We thank the participating families and emergency department staff at participating sites. We thank Meredith L Borland (Perth Children's Hospital, Perth, WA); Stuart R Dalziel (Starship Children's Health, Auckland, New Zealand and Departments of Surgery and Paediatrics: Child and Youth Health, University of Auckland, Auckland, New Zealand); Ed Oakley (Royal Children's Hospital, Melbourne, VIC); Amit Kochar (Women's & Children's Hospital, Adelaide, SA); Natalie Phillips and Yuri Gilhotra (Queensland Children's Hospital, Brisbane, QLD); Sarah Dalton and Mary McCaskill (The Children's Hospital at Westmead, Sydney, NSW); Jeremy Furyk (The Townsville Hospital, Townsville, QLD); Jocelyn Neutze (Kidzfirst Middlemore Hospital, Auckland, New Zealand); Mark Lyttle (Bristol Royal Hospital for Children, Bristol, UK and Academic Department of Emergency Care, University of the West of England, Bristol, UK); Silvia Bressan (Department of Women's and Children's Health, University of Padova, Padova, Italy); and Louise Crowe (Murdoch Children's Research Institute, Melbourne, VIC) for their involvement with obtaining the data and prior data analysis.

References

Footnotes

  • Twitter @SoniaSinghPEM, @KimCreatif

  • Contributors SS conceptualised and designed the study, acquired the cost data, conducted the analysis, wrote the first draft of the manuscript, and reviewed and revised the manuscript. FEB conceptualised and designed the APHIRST study, coordinated and supervised data collection, contributed to data interpretation, and critically reviewed and revised the manuscript. SJCH had full access to the APHIRST data, analysed the data, contributed to data interpretation, and critically reviewed and revised the manuscript. LH, JSH, JAC, VA and KD contributed to the interpretation of the data, and reviewed and revised the article critically. All authors approved the final manuscript as submitted and agree to be accountable for all aspects of the work.

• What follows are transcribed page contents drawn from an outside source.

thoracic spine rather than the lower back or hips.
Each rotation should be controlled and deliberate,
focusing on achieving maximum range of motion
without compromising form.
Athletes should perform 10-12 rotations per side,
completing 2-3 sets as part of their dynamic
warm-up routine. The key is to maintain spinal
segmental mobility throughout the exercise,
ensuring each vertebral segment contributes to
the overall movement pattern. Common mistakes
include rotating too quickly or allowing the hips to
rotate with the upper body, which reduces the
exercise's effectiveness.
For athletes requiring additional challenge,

  • Funding The work was supported by grants from the National Health and Medical Research Council (project grant GNT1046727, Centre of Research Excellence for Paediatric Emergency Medicine GNT1058560), Canberra, Australia; the Murdoch Children's Research Institute, Melbourne, Australia (no award/grant number); the Emergency Medicine Foundation (EMPJ-11162), Brisbane, Australia; Perpetual Philanthropic Services (2012/1140), Australia; Auckland Medical Research Foundation (No. 3112011) and the A+ Trust (Auckland District Health Board), Auckland, New Zealand (no award/grant number); WA Health Targeted Research Funds 2013, Perth, Australia (no award/grant number); the Townsville Hospital and Health Service Private Practice Research and Education Trust Fund, Townsville, Australia (no award/grant number); and supported by the Victorian Government's Infrastructure Support Program, Melbourne, Australia (no award/grant number). SS was supported by an Australian Government Research Training Program Scholarship and a PREDICT CRE Research Higher Degree scholarship. FEB's time was partly funded by a grant from the Royal Children's Hospital Foundation and the Melbourne Campus Clinician Scientist Fellowship, Melbourne, Australia, and an NHMRC Practitioner Fellowship, Canberra, Australia.

  • Competing interests None declared.

  • Provenance and peer review Not commissioned; externally peer reviewed.